AstraZeneca wins UK cost approval for longer use of heart drug
Long term use of AstraZeneca's blood thinner Brilinta has been recommended as a cost-effective option for treating patients after a heart attack, Britain's healthcare cost watchdog NICE said on Friday. Ticagrelor 60 mg -- sold in Britain as Brilique for just under 1 pound ($1.30) a pill -- could help "many thousands of people" when given twice a day alongside aspirin, the National Institute for Health and Care Excellence (NICE) said.
Many children's heart health not up to standards
Babies are generally born with healthy hearts that should be cared for during childhood to ensure good health later in life, according to the American Heart Association. Yet many U.S. children don't meet seven basic standards of good heart health, the AHA says in a statement in the journal Circulation.

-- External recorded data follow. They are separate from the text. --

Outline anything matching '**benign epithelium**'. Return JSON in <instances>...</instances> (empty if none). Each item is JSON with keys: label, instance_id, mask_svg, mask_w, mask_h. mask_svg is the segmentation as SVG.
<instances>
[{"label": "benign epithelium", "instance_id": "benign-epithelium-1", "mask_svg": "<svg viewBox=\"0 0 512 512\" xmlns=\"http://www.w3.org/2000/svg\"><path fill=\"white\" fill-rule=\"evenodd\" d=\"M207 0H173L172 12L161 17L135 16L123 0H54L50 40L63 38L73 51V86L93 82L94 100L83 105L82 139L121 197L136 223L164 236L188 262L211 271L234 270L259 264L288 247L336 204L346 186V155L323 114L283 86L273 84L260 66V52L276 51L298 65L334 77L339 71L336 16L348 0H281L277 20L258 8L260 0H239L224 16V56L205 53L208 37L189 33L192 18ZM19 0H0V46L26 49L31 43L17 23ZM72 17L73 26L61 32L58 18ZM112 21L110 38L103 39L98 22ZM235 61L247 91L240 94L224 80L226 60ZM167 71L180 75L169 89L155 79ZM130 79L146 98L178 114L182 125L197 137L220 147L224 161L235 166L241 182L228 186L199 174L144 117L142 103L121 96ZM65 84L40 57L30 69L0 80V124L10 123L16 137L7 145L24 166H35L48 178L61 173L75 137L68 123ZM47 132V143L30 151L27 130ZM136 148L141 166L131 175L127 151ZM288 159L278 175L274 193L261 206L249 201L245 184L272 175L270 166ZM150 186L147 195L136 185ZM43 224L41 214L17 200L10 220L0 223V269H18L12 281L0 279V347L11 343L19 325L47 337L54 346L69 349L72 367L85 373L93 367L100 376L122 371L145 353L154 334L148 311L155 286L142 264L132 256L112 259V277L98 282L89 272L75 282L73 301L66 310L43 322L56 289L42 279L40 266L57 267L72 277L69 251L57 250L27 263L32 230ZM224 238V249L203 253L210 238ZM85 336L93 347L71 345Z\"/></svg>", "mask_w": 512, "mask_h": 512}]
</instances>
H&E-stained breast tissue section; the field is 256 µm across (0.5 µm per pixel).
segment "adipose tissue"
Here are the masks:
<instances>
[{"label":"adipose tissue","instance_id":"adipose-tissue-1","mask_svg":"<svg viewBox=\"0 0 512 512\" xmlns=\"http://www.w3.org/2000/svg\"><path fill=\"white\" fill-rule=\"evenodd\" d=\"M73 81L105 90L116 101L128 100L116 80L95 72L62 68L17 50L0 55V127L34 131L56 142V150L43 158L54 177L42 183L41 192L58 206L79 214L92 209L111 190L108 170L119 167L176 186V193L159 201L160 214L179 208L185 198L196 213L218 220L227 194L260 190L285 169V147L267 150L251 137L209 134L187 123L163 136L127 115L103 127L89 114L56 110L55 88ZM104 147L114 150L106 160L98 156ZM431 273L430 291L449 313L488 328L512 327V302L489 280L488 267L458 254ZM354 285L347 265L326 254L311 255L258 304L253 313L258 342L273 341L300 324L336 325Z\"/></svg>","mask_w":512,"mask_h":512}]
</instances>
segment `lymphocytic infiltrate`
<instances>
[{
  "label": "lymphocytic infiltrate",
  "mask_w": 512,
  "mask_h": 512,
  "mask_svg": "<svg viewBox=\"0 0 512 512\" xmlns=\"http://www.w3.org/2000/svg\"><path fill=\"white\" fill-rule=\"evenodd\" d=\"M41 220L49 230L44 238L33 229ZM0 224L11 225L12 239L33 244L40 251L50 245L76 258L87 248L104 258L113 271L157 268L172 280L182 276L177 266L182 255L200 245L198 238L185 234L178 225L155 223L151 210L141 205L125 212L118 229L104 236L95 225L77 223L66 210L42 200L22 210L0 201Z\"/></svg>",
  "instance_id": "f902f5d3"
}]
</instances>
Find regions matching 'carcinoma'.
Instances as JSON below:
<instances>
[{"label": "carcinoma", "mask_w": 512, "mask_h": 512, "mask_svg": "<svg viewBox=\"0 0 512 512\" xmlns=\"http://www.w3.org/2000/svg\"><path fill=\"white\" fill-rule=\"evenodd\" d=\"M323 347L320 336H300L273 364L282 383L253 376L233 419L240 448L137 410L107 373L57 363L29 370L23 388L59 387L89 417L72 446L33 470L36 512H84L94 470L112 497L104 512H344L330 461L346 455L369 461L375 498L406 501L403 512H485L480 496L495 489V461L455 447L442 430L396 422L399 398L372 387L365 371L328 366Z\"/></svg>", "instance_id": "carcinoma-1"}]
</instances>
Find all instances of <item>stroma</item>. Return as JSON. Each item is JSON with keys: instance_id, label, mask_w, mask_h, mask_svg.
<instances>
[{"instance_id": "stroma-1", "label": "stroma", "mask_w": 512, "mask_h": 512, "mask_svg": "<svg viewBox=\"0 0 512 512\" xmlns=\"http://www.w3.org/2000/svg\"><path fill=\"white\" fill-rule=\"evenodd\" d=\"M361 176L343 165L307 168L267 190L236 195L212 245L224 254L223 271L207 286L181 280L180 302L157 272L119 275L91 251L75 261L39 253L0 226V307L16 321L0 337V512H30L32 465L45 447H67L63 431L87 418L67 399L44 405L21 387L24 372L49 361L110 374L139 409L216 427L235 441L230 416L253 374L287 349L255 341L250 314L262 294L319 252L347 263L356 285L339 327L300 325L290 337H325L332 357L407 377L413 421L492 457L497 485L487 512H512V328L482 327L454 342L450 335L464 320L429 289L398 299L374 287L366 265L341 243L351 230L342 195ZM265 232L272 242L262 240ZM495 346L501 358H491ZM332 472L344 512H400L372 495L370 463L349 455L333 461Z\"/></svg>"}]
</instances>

Gilead to get attorney fees in hepatitis C patent fight with Merck
Gilead Sciences Inc is entitled to receive the attorney fees it incurred related to hepatitis C patent litigation with drugmaker Merck & Co Inc, a U.S. district judge has ruled. In June, Gilead was freed from paying up $200 million in damages for infringing two Merck patents related to Gilead's blockbuster drugs Sovaldi and Harvoni, after a U.S. judge found a pattern of misconduct by Merck including lying under oath and other unethical practices.
U.S. government shifts $81 million to Zika vaccine research
The U.S. Department of Health and Human Services has shifted $81 million in funds from other projects to continue work on developing vaccines to fight Zika in the absence of any funding from U.S. lawmakers. In a letter addressed to Nancy Pelosi, a Democrat and minority leader of the U.S. House of Representatives, HHS Secretary Sylvia Burwell said she was allocating $34 million in funding to the National Institutes of Health and $47 million to the Biomedical Advanced Research and Development Authority (BARDA) to work on Zika vaccines.